Friday, December 31, 2010

2010 books, #86-89

Final booky things of this year; 89 books in total. It's been a good year for new authors, and for new books by previously appreciated authors.

U is for undertow, by Sue Grafton. London: Pan, 2010.

It's a Kinsey Millhone. It's well up to standard. What's different this time is that Grafton maintains a really complex timeline, which kept me looking backwards and forwards between chapters. Unfortunately I put this down somewhere in a pile of pre-Christmas stuff and sort of lost it for a while, so I did get a bit lost a couple of times (my fault, not the author's!) Excellent. And I'm already sort of starting to dread what happens when she gets to Z.

From the dead, by Mark Billingham [audiobook]. Read by Paul Thornley. Rearsby, Leics: WF Howes, 2010.

A wife comes out of prison to find that the husband she's served 12 years for killing, via a paid assassin, is very likely still to be alive. She hires an amateur detective who then gets in touch with Billingham's Tom Thorne. Billingham does his usual job of keeping you on your toes, while giving you his superb writing which retains graveside humour. There are a couple of real, genuine shockers in the course of this, while he continues the side-stories of his characters' lives.

Separation of power, by Vince Flynn. London: Simon and Schuster, 2003.

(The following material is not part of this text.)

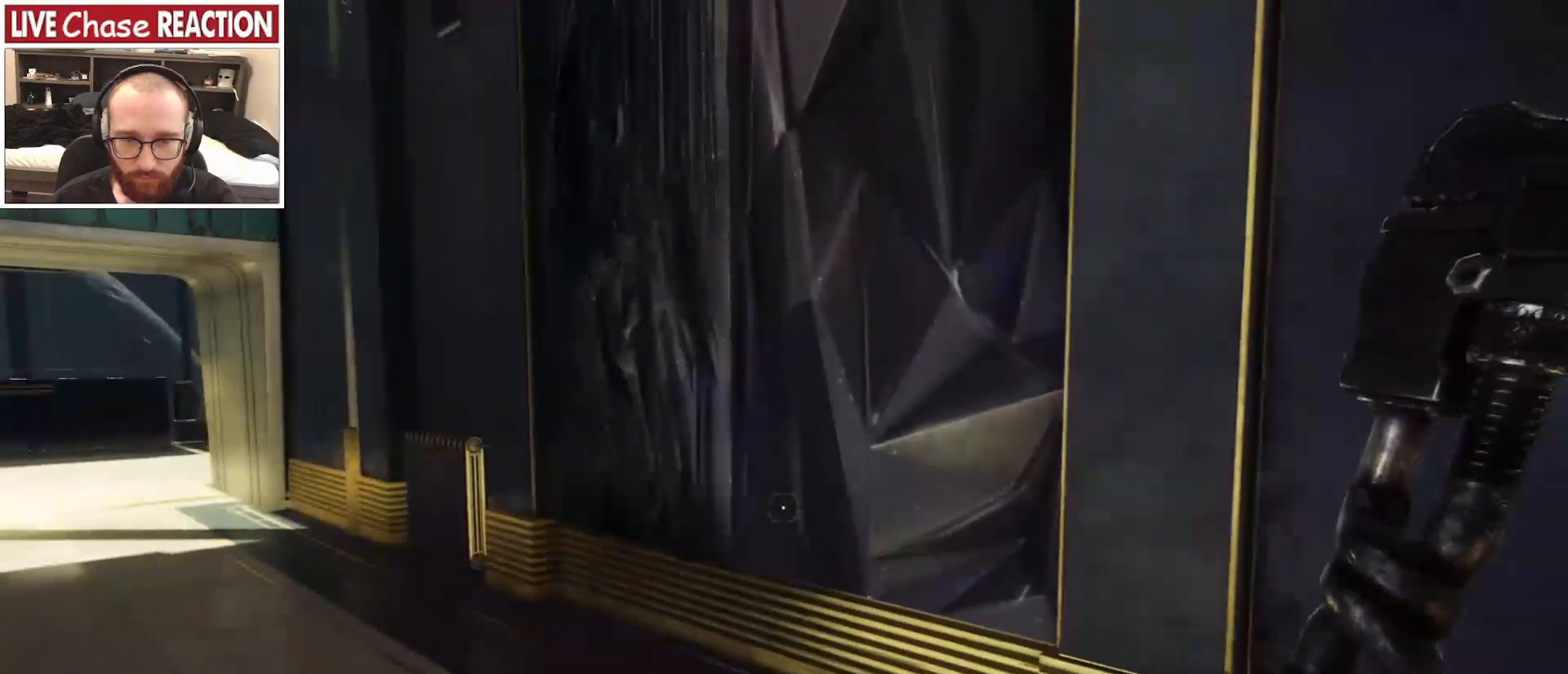
{"keys": ["w"], "mouse": [], "events": [[250, "w", "down"]]}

Another Mitch Rapp thriller - not necessarily one of the best ones, but we'll see what happens in the next one. Rapp is trying to get out of his clandestine involvement with the US security services while attempting to tie up loose ends. It all goes horribly wrong for him, professionally and personally.

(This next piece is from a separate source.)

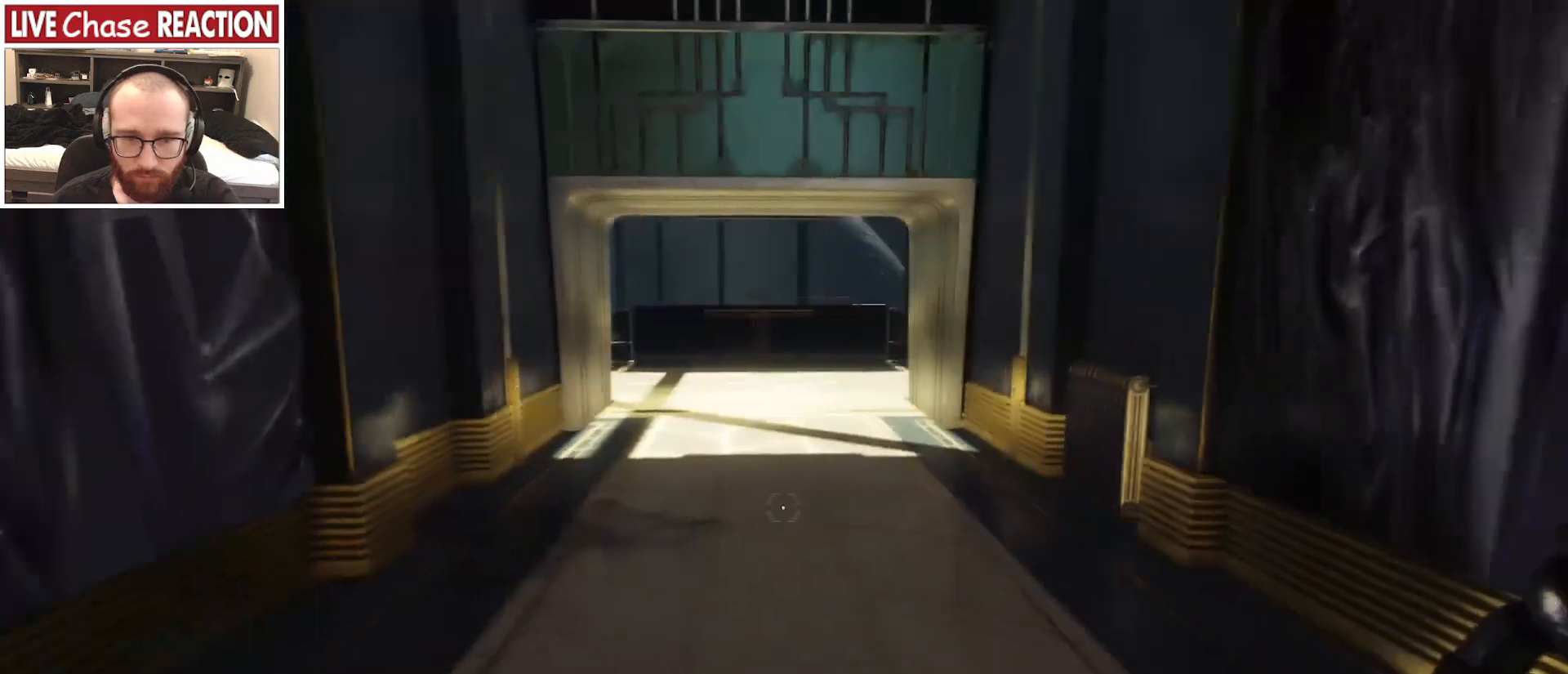
{"keys": ["d", "w"], "mouse": [], "events": [[67, "d", "down"]]}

One of the really intriguing elements of this book is that it has a narrative style I can only describe as style indirect libre, not having studied English literature - there are multiple points of view (the head of Mossad, the head of the CIA, the President, Mitch, Anna) and they all have their own worldview, all of which are presented as being equally valid. Israel is unjustifiably persecuted, the CIA is underfunded... and so on... This is definitely a series to be read in chronological order.

Wintersmith, by Terry Pratchett [audiobook]. Read by Stephen Briggs.

The third of the Tiffany Aching series. If you loved the others, you'll love this (again though, reading the others first is definitely a good move). The spirit of winter falls in love with Tiffany but doesn't know what it is to be human. Meanwhile, he's terrifyingly scary. Also incorporated are Miss Treason (113, and borrowing eyes and ears from other creatures) and Horace the Cheese, as well as the full horde of Nac Mac Feegles. And, of course, Granny Weatherwax.

There are some lovely bits in this. At one point Tiffany goes home and scrubs floors, feeds chickens, makes cheese. "These things grounded you. Taught you what was real. You could set a small piece of your mind to them, giving your thoughts time to line up and settle down." I don't necessarily go to Terry Pratchett's books for fantasy - because he's also so very good at giving you stone-cold truth. I can't think of a better reason and explanation for knitting for the sake of it.

Best of luck for all our reading in 2011.

1 comment:

Daisy said...

Happy New Year!

Thank you for all the books you posted about last year - I don't always comment on the posts but I do read them with interest.

And how's the garden coming along after all that work you did on it?!